Смолин-двойник покачал головой, разглядывая лежащего на постели Алексея долгим изучающим взглядом. Наконец, когда здоровый глаз Смолина заслезился от напряжённой игры в «гляделки», двойник процедил с мрачной иронией, кривя рот в сердитой гримасе:
— Ты главный! Как скажешь, Алексей, да, я всё понял, Алексей! Наше дело выполнять твои указания!
— Да пошёл ты, — грубо послал его Смолин, — Достал!
— Как прикажешь! — хмыкнул двойник Смолина и, повернувшись спиной, направился к выходу. — Только не забывай, что ты это я, и вопрос кто из нас главный спорный, как и тот, кто из нас двоих отдаёт приказы.

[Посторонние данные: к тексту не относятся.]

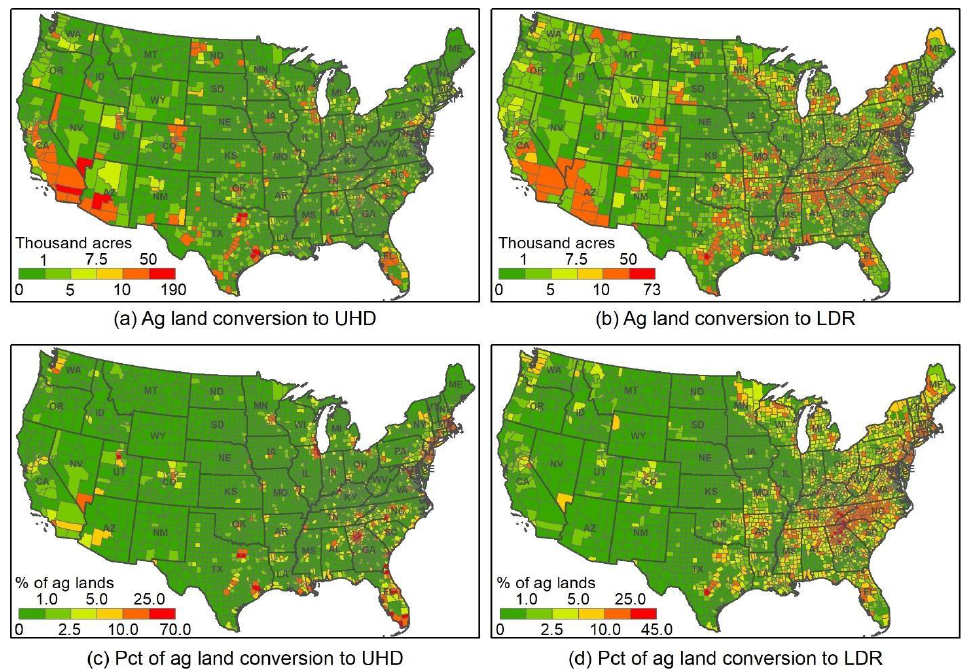
Figure 10. Per-county area and percent of agricultural lands converted to urban and highly developed (UHD) and low-density residential (LDR) land uses by 2040. ( a ) area of agricultural land conversion to UHD, ( b ) area of agricultural land conversion to LDR, ( c ) percentage of agricultural land conversion to UHD, and ( d ) percentage of agricultural land conversion to LDR.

Алексей выдохнул, неподвижным взором глядя на то место, где только что стоял его двойник: в висках стучали отбойные молотки надвигающейся мигрени, тошнота подкатила к горлу, перехватывая дыхание, действие обезболивающего заканчивалось. Морщась от боли, Алексей отвернулся к стене, прислушиваясь к внутренним ощущениям. Все органы дружно ныли, словно по нему проехался асфальтораскаточный каток, в голове заклубился туман, из которого выплыло белое как облако лицо полковника.